Extracted text:
###

Friday 30 July 2021

Home - In Conversation - From Imagination to the Screen: An Interview with Baran Sarmad


24Frames: In a conversation with 24 Frames news, Baran Sarmad, a young Iranian filmmaker whose recent short film Spotted Yellow is being featured in the Locarno International Film Festival at the moment, discussed her background as an artist and her journey to her success. In the following interview, you can find worthwhile information on the challenges of directing a film and what it is like to introduce new ideas and putting them into action.



1. Can you tell us a bit about your background in filmmaking?


My first experience in filmmaking was before studying at university, just a 100-second film in my room, with my own camera when I was around 18.5, 19 years old. It was more of an experimental film, but at the time, I sent it to a few festivals which led to some nominations and awards in Film Festivals. After I moved to Tehran to study Dramatic Literature, a friend of mine, Mohammad-Reza Meyghani, and I started an independent filmmaking studio together. We made our first film Daar, also a very short film, that I produced and Mohammad-Reza directed. Daar attended a few festivals as well and won some small awards. Our next collaboration was Cleaner, in which I was the producer and the editor, and Mohammad-Reza was the writer and director. This was a 12-minute film and our first experience working with a professional team. We had a big enough budget and equipment and rehearsal sessions this time. I received the “Best Editing” award and Mohammad-Reza received the “Best Young Talent” award at the Shabdiz festival. After that, Cleaner attended the Tehran Short Film Festival and gained a lot of attention and much positive feedback. It was after that, that we got known in the short film community. Cleaner also had a presence in more than ten international festivals, from some of which it received a few awards. Our next project was the first film that I directed, Spotted Yellow.



2. Where did the idea for “Spotted Yellow” come from? What inspired the pursuit of making the idea into a film?


I’ve been writing short stories since I was a child and I’ve always had this feeling that the world, nature, and animals are in a sort of alliance and unity together and they connect in a certain flow, whereas humans don’t seem to fit well in that alliance and are more isolated, more alone. When I was younger, I would ask myself: Why am I not the same as this bird? Why am I not the same as this leaf? Why are there so many restrictions and Dos and Don’ts on how I should behave? On the other hand, I was very imaginative and would make a story, a fantasy out of everything in my mind, and this fantasy and surreal themes would appear in my stories as well. Spotted Yellow’s idea started one night at a family get together, where everyone was talking about how they were progressing in their careers and other similar modern world concerns. I couldn’t really relate to what they were talking about and felt unfamiliar and like a bit of an outsider. By the time the party was over and people were saying goodbye, I decided to get away from them. I went outside and waited in the dark alley. As I turned around and looked at the other side of the alley, I saw this huge giraffe gently walking inside the alley out of nowhere, glimpsing at my direction and moving away, while the leaves of the trees were still shaking. That night when I got home, I would look at the table and see a yellow spot. I would go to my room and see the raindrop shadows on my ceiling as yellow spots as well. I thought it could be an interesting idea to make a film about a girl who feels like she’s a giraffe or wishes to be one, due to a feeling of detachment from herself and from the world which she cannot escape, similar to what I had felt. I talked about this to Mohammad-Reza and he too was excited about making this film happen, so he started working on the script, and I on the storyboard.

###

Record excerpts:

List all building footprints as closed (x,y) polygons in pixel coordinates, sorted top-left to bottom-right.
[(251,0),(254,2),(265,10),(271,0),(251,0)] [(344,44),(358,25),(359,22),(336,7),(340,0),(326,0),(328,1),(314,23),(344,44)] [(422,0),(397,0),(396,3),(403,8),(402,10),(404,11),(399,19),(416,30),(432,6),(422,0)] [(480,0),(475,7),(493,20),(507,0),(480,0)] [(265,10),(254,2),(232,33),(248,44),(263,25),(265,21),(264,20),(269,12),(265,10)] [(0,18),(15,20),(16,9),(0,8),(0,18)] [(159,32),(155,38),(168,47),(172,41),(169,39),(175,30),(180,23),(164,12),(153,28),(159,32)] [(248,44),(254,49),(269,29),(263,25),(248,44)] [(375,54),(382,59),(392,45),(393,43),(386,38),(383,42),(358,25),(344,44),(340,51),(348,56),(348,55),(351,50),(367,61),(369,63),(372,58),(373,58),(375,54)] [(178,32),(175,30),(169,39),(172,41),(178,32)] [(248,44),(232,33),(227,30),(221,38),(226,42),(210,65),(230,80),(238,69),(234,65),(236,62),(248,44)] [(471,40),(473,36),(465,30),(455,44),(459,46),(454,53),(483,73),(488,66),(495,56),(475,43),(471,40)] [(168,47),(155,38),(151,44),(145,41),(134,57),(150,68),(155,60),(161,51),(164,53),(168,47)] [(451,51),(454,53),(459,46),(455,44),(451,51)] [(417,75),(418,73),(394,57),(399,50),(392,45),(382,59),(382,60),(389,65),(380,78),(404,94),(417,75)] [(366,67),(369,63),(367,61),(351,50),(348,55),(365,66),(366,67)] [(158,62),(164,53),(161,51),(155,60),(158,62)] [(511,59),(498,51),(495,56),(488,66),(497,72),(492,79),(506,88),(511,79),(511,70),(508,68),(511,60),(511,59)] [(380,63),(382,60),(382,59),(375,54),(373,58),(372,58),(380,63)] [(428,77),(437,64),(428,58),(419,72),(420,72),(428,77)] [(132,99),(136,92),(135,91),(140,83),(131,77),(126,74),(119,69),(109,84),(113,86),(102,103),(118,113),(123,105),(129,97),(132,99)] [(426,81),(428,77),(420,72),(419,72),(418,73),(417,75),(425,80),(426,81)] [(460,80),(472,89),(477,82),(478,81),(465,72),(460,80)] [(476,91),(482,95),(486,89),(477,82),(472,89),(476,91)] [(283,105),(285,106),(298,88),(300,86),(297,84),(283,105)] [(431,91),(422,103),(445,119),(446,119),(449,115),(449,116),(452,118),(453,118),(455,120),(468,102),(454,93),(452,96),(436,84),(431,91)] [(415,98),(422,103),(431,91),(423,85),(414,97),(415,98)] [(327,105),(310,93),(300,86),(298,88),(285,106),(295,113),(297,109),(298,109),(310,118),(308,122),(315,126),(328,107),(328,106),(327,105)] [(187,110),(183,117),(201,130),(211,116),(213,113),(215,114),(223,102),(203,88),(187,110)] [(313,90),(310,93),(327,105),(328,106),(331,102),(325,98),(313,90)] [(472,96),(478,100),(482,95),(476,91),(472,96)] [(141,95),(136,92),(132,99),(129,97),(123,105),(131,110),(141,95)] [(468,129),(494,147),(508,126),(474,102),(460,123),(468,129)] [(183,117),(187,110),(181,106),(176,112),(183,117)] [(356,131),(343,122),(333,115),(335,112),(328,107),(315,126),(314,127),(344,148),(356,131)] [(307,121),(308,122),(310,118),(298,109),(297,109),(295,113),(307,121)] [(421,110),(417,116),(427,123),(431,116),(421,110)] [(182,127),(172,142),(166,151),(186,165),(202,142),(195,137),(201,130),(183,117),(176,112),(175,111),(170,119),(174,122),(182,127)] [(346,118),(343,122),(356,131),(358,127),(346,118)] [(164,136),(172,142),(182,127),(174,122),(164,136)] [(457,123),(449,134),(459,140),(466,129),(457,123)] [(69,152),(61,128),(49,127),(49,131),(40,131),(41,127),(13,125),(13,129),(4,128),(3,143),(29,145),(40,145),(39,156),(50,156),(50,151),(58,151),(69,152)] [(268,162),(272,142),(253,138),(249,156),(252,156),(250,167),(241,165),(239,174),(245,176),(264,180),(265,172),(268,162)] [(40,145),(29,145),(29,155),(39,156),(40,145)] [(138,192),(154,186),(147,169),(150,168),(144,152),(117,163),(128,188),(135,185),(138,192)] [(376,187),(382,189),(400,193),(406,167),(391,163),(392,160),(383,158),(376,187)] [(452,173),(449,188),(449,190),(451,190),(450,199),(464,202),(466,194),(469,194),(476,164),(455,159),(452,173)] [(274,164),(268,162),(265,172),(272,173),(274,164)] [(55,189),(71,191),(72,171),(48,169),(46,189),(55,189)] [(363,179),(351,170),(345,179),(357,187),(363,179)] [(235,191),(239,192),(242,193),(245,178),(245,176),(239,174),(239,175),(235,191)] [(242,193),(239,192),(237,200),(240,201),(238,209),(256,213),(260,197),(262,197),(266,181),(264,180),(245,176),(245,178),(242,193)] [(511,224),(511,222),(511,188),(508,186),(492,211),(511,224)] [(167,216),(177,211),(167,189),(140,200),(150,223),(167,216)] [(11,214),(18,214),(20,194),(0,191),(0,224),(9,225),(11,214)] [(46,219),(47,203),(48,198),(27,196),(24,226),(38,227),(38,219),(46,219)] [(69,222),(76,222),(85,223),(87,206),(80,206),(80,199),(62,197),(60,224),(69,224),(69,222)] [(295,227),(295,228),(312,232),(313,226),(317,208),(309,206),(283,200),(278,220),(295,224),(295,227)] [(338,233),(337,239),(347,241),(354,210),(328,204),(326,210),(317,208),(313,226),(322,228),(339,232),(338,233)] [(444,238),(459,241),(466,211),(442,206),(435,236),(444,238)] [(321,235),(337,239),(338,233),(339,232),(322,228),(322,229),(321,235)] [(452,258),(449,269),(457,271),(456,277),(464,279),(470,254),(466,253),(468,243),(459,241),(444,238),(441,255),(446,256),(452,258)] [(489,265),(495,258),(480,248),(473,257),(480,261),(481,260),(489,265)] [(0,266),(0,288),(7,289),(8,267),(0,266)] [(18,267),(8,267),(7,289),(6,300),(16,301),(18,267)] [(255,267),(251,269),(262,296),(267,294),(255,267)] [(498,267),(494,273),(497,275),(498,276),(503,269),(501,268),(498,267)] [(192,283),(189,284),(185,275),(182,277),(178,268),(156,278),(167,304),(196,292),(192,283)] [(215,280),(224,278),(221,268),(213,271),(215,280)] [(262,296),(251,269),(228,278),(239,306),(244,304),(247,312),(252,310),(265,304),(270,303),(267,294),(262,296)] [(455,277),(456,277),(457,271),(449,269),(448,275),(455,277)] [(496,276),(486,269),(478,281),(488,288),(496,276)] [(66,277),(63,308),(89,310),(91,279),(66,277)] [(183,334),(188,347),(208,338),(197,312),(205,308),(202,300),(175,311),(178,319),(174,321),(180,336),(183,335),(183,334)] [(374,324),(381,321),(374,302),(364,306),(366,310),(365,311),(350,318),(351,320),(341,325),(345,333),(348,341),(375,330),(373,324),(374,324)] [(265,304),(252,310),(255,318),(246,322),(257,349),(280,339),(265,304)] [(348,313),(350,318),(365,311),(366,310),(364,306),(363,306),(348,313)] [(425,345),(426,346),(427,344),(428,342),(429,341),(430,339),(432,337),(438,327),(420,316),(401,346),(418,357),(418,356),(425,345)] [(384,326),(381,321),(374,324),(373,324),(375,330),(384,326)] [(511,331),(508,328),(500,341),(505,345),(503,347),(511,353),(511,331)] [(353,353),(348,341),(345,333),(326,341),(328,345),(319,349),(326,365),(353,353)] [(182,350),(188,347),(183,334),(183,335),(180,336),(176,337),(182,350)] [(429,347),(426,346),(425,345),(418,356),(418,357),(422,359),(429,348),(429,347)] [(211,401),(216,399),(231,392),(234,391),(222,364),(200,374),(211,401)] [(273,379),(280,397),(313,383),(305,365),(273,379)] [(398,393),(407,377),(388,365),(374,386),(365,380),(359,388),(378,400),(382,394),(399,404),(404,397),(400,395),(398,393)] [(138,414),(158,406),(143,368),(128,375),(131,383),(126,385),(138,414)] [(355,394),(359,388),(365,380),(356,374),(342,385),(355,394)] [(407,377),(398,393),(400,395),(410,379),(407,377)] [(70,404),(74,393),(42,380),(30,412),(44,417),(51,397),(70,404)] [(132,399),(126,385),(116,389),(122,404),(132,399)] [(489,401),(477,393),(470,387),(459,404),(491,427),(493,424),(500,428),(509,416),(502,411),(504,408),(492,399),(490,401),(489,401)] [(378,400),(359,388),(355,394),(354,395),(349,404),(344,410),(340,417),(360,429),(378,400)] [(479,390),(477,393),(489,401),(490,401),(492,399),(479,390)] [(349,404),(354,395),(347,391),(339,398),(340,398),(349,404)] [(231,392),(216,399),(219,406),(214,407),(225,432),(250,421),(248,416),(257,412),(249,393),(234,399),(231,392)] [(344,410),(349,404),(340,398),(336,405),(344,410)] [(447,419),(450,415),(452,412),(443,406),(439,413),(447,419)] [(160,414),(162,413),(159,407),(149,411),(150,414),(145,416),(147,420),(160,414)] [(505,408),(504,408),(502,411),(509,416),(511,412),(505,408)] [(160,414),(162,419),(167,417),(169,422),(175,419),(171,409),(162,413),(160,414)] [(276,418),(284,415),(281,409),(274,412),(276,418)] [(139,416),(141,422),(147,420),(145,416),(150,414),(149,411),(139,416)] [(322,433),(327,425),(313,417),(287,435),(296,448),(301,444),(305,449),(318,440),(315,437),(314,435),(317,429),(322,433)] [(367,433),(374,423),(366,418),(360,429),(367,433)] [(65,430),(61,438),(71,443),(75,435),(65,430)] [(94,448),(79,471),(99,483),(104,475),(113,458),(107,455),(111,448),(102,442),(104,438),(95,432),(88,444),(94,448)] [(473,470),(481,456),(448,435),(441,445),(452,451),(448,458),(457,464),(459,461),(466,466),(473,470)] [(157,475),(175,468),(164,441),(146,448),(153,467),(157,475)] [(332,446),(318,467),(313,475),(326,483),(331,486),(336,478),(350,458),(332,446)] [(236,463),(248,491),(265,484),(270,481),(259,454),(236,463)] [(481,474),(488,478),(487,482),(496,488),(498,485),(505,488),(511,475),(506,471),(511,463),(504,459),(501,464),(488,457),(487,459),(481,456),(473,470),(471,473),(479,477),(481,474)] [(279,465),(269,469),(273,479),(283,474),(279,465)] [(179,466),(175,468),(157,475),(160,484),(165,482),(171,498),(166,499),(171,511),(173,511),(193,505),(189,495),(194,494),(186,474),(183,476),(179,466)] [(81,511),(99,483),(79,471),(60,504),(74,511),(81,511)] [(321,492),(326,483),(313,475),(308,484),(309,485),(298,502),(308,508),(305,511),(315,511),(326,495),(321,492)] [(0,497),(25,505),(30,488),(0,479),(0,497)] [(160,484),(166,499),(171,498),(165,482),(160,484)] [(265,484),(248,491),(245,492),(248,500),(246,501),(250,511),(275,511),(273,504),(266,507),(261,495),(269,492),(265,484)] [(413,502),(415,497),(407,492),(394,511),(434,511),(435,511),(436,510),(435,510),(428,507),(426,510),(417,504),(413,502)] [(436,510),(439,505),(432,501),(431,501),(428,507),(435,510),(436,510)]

###

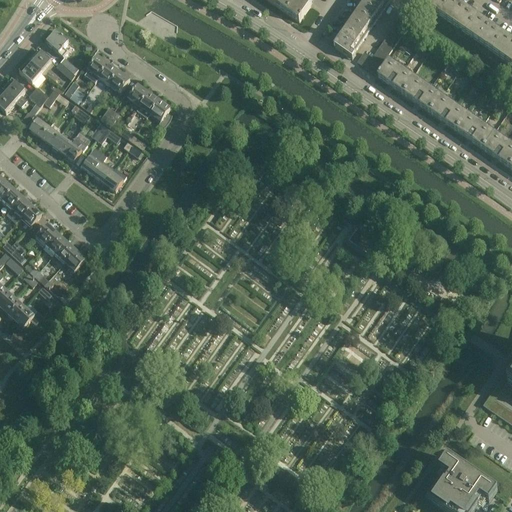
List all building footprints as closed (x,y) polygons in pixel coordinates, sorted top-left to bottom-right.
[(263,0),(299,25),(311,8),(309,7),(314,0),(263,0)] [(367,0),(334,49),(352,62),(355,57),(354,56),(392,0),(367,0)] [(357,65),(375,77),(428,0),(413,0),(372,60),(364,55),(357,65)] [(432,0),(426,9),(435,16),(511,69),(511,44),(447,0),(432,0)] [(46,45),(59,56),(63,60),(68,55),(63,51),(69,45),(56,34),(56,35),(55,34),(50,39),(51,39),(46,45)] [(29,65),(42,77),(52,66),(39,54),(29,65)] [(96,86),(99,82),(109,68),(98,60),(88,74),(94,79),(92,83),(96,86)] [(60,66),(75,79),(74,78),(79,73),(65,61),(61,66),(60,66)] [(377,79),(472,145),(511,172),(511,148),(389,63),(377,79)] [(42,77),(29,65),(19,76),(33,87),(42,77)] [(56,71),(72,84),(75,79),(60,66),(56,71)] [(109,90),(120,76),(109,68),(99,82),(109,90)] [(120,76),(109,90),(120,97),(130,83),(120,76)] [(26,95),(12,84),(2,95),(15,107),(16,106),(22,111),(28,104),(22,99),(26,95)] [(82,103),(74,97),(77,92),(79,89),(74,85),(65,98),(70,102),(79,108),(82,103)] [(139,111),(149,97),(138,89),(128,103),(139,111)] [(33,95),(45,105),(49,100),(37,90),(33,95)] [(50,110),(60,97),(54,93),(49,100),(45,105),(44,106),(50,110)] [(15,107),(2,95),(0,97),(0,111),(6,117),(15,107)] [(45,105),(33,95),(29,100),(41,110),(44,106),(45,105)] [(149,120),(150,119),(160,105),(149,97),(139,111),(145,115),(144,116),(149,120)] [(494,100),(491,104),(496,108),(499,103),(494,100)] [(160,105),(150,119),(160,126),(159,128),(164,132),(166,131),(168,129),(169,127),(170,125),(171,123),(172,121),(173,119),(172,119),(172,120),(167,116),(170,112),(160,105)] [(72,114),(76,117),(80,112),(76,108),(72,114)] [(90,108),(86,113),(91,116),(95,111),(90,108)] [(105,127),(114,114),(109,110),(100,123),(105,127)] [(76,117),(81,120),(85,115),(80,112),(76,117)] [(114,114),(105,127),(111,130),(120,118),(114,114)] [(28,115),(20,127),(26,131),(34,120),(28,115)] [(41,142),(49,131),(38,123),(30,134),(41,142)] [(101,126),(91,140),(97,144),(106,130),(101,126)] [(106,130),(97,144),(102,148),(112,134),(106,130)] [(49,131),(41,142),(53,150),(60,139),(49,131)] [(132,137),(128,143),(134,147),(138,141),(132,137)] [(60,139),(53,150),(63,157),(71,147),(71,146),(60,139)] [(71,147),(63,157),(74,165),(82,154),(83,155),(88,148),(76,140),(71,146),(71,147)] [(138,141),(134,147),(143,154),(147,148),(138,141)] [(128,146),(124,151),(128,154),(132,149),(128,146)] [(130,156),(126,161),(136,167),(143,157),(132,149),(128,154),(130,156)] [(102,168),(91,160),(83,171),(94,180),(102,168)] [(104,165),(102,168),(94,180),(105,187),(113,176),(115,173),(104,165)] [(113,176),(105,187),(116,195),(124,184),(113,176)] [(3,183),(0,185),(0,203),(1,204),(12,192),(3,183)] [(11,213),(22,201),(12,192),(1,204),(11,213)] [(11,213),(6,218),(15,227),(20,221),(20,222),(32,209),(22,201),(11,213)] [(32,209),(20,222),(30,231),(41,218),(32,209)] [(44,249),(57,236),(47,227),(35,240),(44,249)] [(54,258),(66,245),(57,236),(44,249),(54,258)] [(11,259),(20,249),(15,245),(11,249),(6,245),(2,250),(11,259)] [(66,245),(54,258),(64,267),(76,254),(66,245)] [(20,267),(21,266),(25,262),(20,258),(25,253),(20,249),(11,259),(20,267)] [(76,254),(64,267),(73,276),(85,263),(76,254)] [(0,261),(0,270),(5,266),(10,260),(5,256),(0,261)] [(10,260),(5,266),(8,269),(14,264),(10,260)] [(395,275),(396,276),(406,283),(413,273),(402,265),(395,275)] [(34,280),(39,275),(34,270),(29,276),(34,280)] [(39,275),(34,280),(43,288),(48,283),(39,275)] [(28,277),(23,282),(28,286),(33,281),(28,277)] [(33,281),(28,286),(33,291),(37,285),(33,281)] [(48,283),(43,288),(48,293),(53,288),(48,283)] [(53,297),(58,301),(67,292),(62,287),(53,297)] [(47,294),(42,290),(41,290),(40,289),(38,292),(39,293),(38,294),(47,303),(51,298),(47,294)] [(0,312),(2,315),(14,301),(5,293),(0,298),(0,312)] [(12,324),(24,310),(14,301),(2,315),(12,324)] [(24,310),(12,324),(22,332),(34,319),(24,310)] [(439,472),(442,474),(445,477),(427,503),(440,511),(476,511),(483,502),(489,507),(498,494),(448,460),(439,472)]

###

The exercise: According to the interview, at which festival did Cleaner earn a "Best Editing" award? The material that comes after the interview stands apart from it.

Correct answer: The Shabdiz festival.